_To-do item_
Go to the line containing "品の1つを作成します. 壁画ではテーマを持" in the records below and print it and every following line exactly, on through the line containing "enjeu de confiance", then stop.

_Records provided_
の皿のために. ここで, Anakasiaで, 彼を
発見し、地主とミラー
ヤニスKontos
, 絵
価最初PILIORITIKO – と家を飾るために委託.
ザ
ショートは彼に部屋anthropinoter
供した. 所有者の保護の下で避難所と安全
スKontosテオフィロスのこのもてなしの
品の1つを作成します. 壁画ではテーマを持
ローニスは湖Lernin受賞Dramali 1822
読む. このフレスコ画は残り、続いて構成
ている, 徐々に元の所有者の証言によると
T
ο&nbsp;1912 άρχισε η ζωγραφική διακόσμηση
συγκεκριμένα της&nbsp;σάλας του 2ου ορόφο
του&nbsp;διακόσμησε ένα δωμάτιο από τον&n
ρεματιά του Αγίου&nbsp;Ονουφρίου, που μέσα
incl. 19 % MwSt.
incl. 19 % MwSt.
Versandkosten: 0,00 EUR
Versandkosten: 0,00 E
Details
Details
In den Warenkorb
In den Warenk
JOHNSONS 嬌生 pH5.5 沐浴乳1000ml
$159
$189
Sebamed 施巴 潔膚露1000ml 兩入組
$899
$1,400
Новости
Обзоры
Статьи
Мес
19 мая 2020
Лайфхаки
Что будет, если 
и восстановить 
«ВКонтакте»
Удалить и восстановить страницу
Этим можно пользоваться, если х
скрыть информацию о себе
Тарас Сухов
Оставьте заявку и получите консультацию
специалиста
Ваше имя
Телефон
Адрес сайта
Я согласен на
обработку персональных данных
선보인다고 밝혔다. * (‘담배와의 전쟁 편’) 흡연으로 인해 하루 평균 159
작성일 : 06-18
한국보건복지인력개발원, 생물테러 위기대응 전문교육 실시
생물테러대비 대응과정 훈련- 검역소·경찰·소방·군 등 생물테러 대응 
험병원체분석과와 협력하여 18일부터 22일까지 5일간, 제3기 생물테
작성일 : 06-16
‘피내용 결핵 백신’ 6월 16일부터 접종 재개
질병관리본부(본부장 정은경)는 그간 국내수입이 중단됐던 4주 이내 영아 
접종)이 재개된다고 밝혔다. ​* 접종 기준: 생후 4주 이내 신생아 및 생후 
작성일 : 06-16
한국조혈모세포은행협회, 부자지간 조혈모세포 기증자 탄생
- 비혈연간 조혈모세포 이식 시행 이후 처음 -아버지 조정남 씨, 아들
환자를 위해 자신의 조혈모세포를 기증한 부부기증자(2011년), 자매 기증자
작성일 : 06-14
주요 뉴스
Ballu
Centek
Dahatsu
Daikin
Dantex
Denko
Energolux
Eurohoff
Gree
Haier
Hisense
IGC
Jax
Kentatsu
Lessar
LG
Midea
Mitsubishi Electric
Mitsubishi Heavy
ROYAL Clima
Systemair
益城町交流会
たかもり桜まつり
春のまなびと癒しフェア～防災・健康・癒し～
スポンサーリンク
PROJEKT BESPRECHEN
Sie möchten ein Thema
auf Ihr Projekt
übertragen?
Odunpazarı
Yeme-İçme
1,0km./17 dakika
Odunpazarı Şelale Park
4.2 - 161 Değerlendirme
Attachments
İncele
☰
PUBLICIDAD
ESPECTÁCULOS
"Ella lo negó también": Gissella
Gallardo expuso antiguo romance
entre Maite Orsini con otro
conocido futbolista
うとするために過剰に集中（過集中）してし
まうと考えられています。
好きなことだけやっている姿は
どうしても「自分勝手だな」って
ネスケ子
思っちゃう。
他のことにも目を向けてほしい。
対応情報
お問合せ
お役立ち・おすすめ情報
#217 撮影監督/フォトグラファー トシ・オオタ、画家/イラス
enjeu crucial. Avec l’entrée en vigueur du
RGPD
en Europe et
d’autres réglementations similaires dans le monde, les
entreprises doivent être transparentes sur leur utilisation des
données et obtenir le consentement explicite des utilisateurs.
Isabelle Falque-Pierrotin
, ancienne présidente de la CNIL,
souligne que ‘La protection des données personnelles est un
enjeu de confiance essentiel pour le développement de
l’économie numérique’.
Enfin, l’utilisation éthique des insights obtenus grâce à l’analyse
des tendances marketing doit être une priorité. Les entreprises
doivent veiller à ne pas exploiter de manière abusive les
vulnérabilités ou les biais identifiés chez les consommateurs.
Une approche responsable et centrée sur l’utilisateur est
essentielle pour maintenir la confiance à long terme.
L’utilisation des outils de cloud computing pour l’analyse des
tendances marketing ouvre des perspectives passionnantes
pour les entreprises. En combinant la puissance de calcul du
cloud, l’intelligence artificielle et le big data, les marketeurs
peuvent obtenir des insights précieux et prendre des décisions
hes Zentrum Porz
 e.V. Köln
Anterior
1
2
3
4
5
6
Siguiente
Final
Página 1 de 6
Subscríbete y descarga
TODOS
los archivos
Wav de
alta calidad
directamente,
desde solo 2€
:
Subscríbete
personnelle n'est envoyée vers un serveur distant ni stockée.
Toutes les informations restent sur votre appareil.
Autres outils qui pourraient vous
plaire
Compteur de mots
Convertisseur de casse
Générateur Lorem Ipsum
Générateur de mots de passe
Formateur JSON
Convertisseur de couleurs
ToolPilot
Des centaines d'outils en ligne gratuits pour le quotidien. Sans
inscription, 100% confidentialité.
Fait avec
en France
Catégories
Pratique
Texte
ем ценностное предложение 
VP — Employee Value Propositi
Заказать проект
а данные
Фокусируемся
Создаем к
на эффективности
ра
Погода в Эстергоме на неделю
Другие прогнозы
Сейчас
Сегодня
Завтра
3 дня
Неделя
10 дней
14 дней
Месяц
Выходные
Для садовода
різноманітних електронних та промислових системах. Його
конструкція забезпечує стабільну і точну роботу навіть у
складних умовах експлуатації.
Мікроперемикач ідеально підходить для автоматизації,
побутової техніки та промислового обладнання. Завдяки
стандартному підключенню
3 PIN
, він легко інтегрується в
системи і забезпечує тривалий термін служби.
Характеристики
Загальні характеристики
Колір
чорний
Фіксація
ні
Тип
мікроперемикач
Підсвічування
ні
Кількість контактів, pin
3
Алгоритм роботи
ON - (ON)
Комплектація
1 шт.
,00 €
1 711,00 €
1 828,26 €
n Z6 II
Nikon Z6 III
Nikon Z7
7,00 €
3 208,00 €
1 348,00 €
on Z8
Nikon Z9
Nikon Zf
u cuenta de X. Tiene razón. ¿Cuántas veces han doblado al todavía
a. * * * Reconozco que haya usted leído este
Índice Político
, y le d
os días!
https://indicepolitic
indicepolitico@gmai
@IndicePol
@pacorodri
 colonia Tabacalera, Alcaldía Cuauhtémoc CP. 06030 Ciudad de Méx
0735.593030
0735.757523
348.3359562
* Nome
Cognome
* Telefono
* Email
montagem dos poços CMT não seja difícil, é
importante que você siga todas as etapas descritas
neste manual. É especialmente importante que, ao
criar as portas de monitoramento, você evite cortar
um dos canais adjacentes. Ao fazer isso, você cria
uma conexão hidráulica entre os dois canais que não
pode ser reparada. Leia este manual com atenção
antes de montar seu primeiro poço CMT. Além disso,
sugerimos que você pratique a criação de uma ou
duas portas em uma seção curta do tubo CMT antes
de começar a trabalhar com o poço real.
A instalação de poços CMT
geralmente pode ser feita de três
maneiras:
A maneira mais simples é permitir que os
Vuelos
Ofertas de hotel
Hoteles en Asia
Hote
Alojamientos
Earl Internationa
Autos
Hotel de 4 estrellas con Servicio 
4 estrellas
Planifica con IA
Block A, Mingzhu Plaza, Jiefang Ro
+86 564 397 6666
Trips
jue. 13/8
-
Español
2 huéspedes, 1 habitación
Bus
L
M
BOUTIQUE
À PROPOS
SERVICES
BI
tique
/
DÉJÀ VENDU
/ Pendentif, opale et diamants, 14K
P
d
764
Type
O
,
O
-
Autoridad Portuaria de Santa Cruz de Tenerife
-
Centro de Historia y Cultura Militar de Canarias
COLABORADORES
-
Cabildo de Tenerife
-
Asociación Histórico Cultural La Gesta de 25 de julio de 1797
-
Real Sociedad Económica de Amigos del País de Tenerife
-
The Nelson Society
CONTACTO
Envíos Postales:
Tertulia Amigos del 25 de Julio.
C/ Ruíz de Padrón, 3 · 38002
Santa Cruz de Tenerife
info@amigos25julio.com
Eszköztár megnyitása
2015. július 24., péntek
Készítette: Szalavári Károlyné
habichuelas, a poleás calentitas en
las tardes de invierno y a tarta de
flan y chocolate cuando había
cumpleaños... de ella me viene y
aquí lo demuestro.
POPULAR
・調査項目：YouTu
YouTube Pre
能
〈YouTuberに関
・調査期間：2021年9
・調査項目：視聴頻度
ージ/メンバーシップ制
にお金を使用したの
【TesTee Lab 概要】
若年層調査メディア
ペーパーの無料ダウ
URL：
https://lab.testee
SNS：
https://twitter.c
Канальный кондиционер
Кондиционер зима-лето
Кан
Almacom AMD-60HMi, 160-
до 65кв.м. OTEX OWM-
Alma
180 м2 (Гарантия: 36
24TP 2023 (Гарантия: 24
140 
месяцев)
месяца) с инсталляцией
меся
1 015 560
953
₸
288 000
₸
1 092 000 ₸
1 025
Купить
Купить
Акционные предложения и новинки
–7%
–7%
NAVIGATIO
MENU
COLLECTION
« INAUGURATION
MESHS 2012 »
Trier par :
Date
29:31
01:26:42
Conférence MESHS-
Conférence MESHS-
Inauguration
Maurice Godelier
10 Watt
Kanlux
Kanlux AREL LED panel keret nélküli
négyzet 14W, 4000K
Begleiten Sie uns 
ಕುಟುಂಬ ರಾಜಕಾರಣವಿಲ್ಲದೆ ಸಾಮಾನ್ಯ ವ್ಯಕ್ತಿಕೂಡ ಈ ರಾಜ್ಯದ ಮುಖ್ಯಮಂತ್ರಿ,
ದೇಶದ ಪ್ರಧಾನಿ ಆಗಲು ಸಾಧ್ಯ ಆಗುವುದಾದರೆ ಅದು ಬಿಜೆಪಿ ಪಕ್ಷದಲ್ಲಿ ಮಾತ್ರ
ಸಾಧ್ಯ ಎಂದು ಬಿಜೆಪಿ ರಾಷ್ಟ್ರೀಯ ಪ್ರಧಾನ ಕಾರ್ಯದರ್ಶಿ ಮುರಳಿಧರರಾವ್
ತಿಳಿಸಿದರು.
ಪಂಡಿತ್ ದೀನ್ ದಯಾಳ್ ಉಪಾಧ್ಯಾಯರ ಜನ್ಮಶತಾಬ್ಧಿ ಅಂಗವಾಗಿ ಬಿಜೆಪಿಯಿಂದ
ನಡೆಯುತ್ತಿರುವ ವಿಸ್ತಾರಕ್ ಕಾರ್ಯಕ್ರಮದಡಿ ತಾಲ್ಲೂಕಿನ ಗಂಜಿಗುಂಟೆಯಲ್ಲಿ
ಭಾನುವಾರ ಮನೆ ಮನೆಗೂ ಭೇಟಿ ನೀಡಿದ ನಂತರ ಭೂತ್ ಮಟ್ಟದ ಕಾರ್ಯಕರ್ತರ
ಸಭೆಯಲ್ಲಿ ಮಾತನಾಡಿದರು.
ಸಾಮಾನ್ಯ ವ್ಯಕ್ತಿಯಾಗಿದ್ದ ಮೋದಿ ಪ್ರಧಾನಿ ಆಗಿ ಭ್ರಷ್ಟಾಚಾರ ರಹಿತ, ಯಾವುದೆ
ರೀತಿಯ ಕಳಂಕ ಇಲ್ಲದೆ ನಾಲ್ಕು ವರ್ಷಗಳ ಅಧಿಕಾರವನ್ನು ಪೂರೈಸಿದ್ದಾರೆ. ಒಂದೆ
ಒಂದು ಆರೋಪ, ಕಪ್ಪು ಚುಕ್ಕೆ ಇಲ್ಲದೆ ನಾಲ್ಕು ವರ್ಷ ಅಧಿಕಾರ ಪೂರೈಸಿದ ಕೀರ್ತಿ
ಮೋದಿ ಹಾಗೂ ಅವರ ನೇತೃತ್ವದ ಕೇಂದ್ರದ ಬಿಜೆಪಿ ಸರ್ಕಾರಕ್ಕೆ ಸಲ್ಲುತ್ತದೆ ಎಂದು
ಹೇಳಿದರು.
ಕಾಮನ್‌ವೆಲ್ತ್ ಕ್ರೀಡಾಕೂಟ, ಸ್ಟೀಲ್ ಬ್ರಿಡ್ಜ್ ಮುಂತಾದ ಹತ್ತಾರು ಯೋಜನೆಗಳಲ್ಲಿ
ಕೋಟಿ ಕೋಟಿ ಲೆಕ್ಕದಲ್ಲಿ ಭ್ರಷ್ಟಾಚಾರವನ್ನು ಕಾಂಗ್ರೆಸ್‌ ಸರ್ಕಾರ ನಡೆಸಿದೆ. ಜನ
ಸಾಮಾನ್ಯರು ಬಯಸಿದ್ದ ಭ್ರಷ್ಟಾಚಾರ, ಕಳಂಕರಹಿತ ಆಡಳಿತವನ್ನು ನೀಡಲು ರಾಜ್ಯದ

_Result_
品の1つを作成します. 壁画ではテーマを持
ローニスは湖Lernin受賞Dramali 1822
読む. このフレスコ画は残り、続いて構成
ている, 徐々に元の所有者の証言によると
T
ο&nbsp;1912 άρχισε η ζωγραφική διακόσμηση
συγκεκριμένα της&nbsp;σάλας του 2ου ορόφο
του&nbsp;διακόσμησε ένα δωμάτιο από τον&n
ρεματιά του Αγίου&nbsp;Ονουφρίου, που μέσα
incl. 19 % MwSt.
incl. 19 % MwSt.
Versandkosten: 0,00 EUR
Versandkosten: 0,00 E
Details
Details
In den Warenkorb
In den Warenk
JOHNSONS 嬌生 pH5.5 沐浴乳1000ml
$159
$189
Sebamed 施巴 潔膚露1000ml 兩入組
$899
$1,400
Новости
Обзоры
Статьи
Мес
19 мая 2020
Лайфхаки
Что будет, если 
и восстановить 
«ВКонтакте»
Удалить и восстановить страницу
Этим можно пользоваться, если х
скрыть информацию о себе
Тарас Сухов
Оставьте заявку и получите консультацию
специалиста
Ваше имя
Телефон
Адрес сайта
Я согласен на
обработку персональных данных
선보인다고 밝혔다. * (‘담배와의 전쟁 편’) 흡연으로 인해 하루 평균 159
작성일 : 06-18
한국보건복지인력개발원, 생물테러 위기대응 전문교육 실시
생물테러대비 대응과정 훈련- 검역소·경찰·소방·군 등 생물테러 대응 
험병원체분석과와 협력하여 18일부터 22일까지 5일간, 제3기 생물테
작성일 : 06-16
‘피내용 결핵 백신’ 6월 16일부터 접종 재개
질병관리본부(본부장 정은경)는 그간 국내수입이 중단됐던 4주 이내 영아 
접종)이 재개된다고 밝혔다. ​* 접종 기준: 생후 4주 이내 신생아 및 생후 
작성일 : 06-16
한국조혈모세포은행협회, 부자지간 조혈모세포 기증자 탄생
- 비혈연간 조혈모세포 이식 시행 이후 처음 -아버지 조정남 씨, 아들
환자를 위해 자신의 조혈모세포를 기증한 부부기증자(2011년), 자매 기증자
작성일 : 06-14
주요 뉴스
Ballu
Centek
Dahatsu
Daikin
Dantex
Denko
Energolux
Eurohoff
Gree
Haier
Hisense
IGC
Jax
Kentatsu
Lessar
LG
Midea
Mitsubishi Electric
Mitsubishi Heavy
ROYAL Clima
Systemair
益城町交流会
たかもり桜まつり
春のまなびと癒しフェア～防災・健康・癒し～
スポンサーリンク
PROJEKT BESPRECHEN
Sie möchten ein Thema
auf Ihr Projekt
übertragen?
Odunpazarı
Yeme-İçme
1,0km./17 dakika
Odunpazarı Şelale Park
4.2 - 161 Değerlendirme
Attachments
İncele
☰
PUBLICIDAD
ESPECTÁCULOS
"Ella lo negó también": Gissella
Gallardo expuso antiguo romance
entre Maite Orsini con otro
conocido futbolista
うとするために過剰に集中（過集中）してし
まうと考えられています。
好きなことだけやっている姿は
どうしても「自分勝手だな」って
ネスケ子
思っちゃう。
他のことにも目を向けてほしい。
対応情報
お問合せ
お役立ち・おすすめ情報
#217 撮影監督/フォトグラファー トシ・オオタ、画家/イラス
enjeu crucial. Avec l’entrée en vigueur du
RGPD
en Europe et
d’autres réglementations similaires dans le monde, les
entreprises doivent être transparentes sur leur utilisation des
données et obtenir le consentement explicite des utilisateurs.
Isabelle Falque-Pierrotin
, ancienne présidente de la CNIL,
souligne que ‘La protection des données personnelles est un
enjeu de confiance essentiel pour le développement de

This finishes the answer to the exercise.